Ribuan orang ini bergerak perlahan-lahan menuju Mall Road, jalan utama kota Lahore. Pot bunga sepanjang jalan sudah hancur. Apa salah pot-pot dan bunga-bunga malang ini? Di kejauhan, api besar membara mewarnai angkasa. Langit biru Lahore dicorat-coret hitamnya asap.
Kota Lahore terbakar. Gerai McDonald's sudah ludes. Bangku dan meja diarak keluar. Mesin kasir dirusak. Sobekan-sobekan kertas beterbangan, diterpa angin, bak hujan gerimis berjatuhan ke arah lautan manusia. Kentucky Fried Chicken, National Bank Pakistan, Askari Bank, Pizza Hut, showroom Suzuki mengalami nasib serupa.
Saya masih sempat menyaksikan rumah makan Shezan membara. Ini restoran langganan saya, kepunyaan orang Pakistan dan sama sekali tidak terkait-mengait dengan kartun Denmark. Kenapa harus jadi korban? Juga puluhan mobil dan sepeda motor yang diparkir di pinggir jalan.
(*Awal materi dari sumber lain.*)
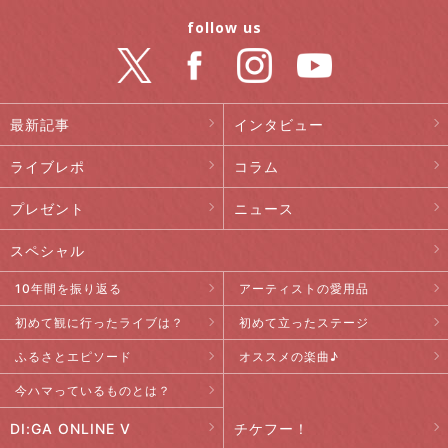
follow us
最新記事
インタビュー
ライブレポ
コラム
プレゼント
ニュース
スペシャル
10年間を振り返る
アーティストの愛用品
初めて観に行ったライブは？
初めて立ったステージ
ふるさとエピソード
オススメの楽曲♪
今ハマっているものとは？
DI:GA ONLINE V
チケフー！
Ludes, menjelma menjadi rongsokan besi gosong.
“Semua sudah gila,” kata Qutbi lirih. Saya mengangguk. Tak terasa air mata menetes di pipi. Bagaimana mungkin kota Lahore yang saya cintai, dalam sekejap menjadi puing-puing dilalap api kemarahan?
“Yih bahut accha hai! Ini bagus sekali!” kata seorang pemuda tertawa bangga, setelah membakar mobil-mobil yang diparkir di dekat Bank Askari. “Amerika memang harus dijatuhkan!” Saya tak tahu apa hubungannya menjatuhkan Amerika dengan cara membakar mobil di Pakistan. Qutbi segera menyeret saya pergi, supaya saya tidak sampai berdebat dengan kerumunan orang marah ini.
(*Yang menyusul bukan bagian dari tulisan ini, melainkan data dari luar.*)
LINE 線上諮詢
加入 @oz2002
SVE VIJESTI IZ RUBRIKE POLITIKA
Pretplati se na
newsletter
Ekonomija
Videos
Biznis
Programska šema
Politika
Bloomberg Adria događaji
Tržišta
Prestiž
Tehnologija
Ada juga yang memancing di keruhnya air kubangan ini. Belasan pemuda menyeruak masuk ke gedung-gedung mewah sepanjang Mall Road, menjarah apa saja yang bisa diambil. Laptop, televisi, mesin cuci. Semua diboyong keluar. Yang terlalu berat langsung dibakar. Tumpukan monitor dan komputer menyemburkan api di jalanan yang padat oleh para demonstran.
Lahore, salah satu kota paling modern di Pakistan, kini dibanjiri orang-orang berserban. Dari mana datangnya mereka? Di hari-hari biasa, saya hampir tak pernah melihat mode pakaian seperti ini di Lahore. Tetapi sekarang, mereka ribuan jumlahnya. “Mereka bukan orang sini,” bisik Qutbi.
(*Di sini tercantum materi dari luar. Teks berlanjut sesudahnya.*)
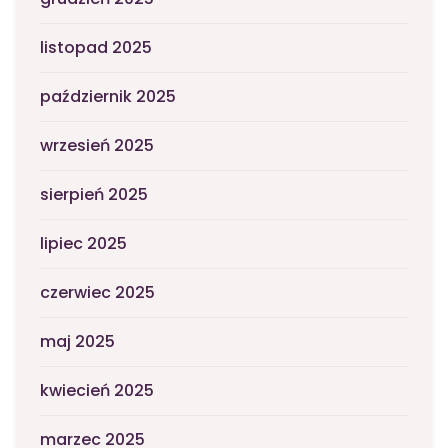
listopad 2025
październik 2025
wrzesień 2025
sierpień 2025
lipiec 2025
czerwiec 2025
maj 2025
kwiecień 2025
marzec 2025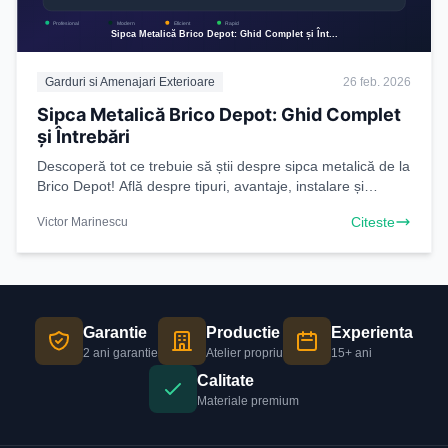
Garduri si Amenajari Exterioare
26 feb. 2026
Sipca Metalică Brico Depot: Ghid Complet
și Întrebări
Descoperă tot ce trebuie să știi despre sipca metalică de la
Brico Depot! Află despre tipuri, avantaje, instalare și
întrebări frecvente pentru a-ți alege
Citeste
Victor Marinescu
Garantie
Productie
Experienta
2 ani garantie
Atelier propriu
15+ ani
Calitate
Materiale premium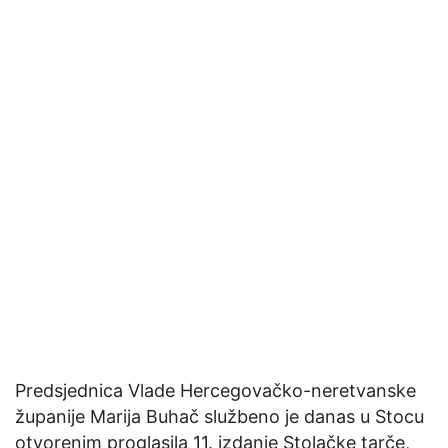
Predsjednica Vlade Hercegovačko-neretvanske
županije Marija Buhač službeno je danas u Stocu
otvorenim proglasila 11. izdanje Stolačke tarče,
Di manakah polisi? Setelah kantor Citibank ludes, rombongan polisi bertongkat kayu baru datang. Para perusuh yang diperintahkan bubar, malah bangkit kemarahannya. Mereka melempar batu ke arah polisi. Polisi menyemprotkan gas air mata. Saya berada di tengah-tengah.
Saya bersembunyi menghindari batu yang beterbangan. Tetapi mata saya perih. Baru pertama kali saya merasakan semprotan gas. Qutbi sudah tidak sabar lagi, menyeret saya ke pinggiran. Saya hanya melihat darah membilas trotoar.
Suara tembakan terdengar. Perusuh mulai reda. Semua orang diperintahkan duduk. Seorang mullah pemimpin Jama’at-e-Islami menenangkan massa, meminta mereka pulang. Kemarahan tak bisa diredam dengan tembakan dan gas air mata. Hanya omongan sang mullah yang manjur untuk membuyarkan kerumunan ini.